◆ **Problem**
An exact transcription of the records is required, minus any images.

Page images and extracted text:
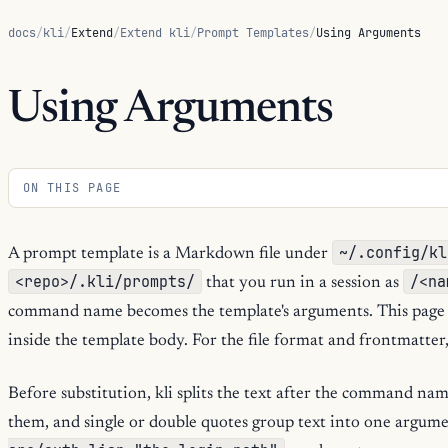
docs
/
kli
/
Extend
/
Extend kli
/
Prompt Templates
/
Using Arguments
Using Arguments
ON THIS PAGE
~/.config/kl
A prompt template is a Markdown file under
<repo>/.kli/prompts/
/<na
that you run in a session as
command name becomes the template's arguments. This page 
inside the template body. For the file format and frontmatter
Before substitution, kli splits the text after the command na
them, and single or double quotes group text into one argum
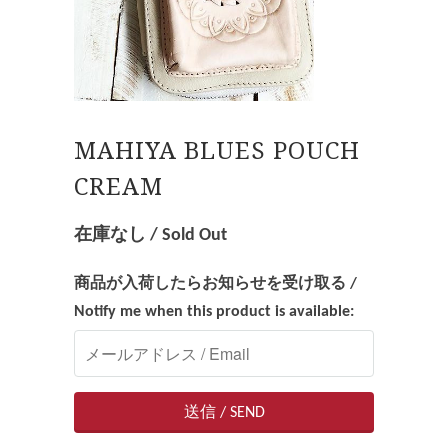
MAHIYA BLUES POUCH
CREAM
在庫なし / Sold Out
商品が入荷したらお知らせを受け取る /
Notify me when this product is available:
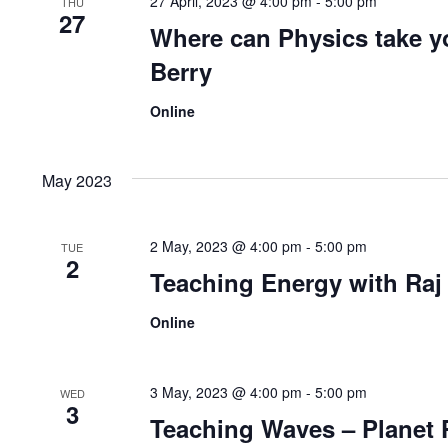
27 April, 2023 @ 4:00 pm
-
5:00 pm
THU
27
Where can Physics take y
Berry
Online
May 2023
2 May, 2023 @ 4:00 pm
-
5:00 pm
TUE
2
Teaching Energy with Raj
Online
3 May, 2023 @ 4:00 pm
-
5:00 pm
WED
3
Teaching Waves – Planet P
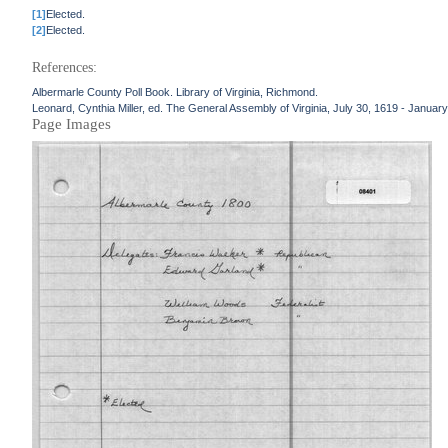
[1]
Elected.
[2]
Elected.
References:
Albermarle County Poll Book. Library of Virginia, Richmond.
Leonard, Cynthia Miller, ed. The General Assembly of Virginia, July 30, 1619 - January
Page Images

◆ **Written reply**
docs
/
kli
/
Extend
/
Extend kli
/
Prompt Templates
/
Using Arguments
Using Arguments
ON THIS PAGE
~/.config/kl
A prompt template is a Markdown file under
<repo>/.kli/prompts/
/<na
that you run in a session as
command name becomes the template's arguments. This page 
inside the template body. For the file format and frontmatter
Before substitution, kli splits the text after the command na
them, and single or double quotes group text into one argum
MAHIYA BLUES POUCH
CREAM
在庫なし / Sold Out
商品が入荷したらお知らせを受け取る /
Notify me when this product is available:
27 April, 2023 @ 4:00 pm
-
5:00 pm
THU
27
Where can Physics take y
Berry
Online
May 2023
2 May, 2023 @ 4:00 pm
-
5:00 pm
TUE
2
Teaching Energy with Raj
Online
3 May, 2023 @ 4:00 pm
-
5:00 pm
WED
3
Teaching Waves – Planet P
[1]
Elected.
[2]
Elected.
References:
Albermarle County Poll Book. Library of Virginia, Richmond.
Leonard, Cynthia Miller, ed. The General Assembly of Virginia, July 30, 1619 - January
Page Images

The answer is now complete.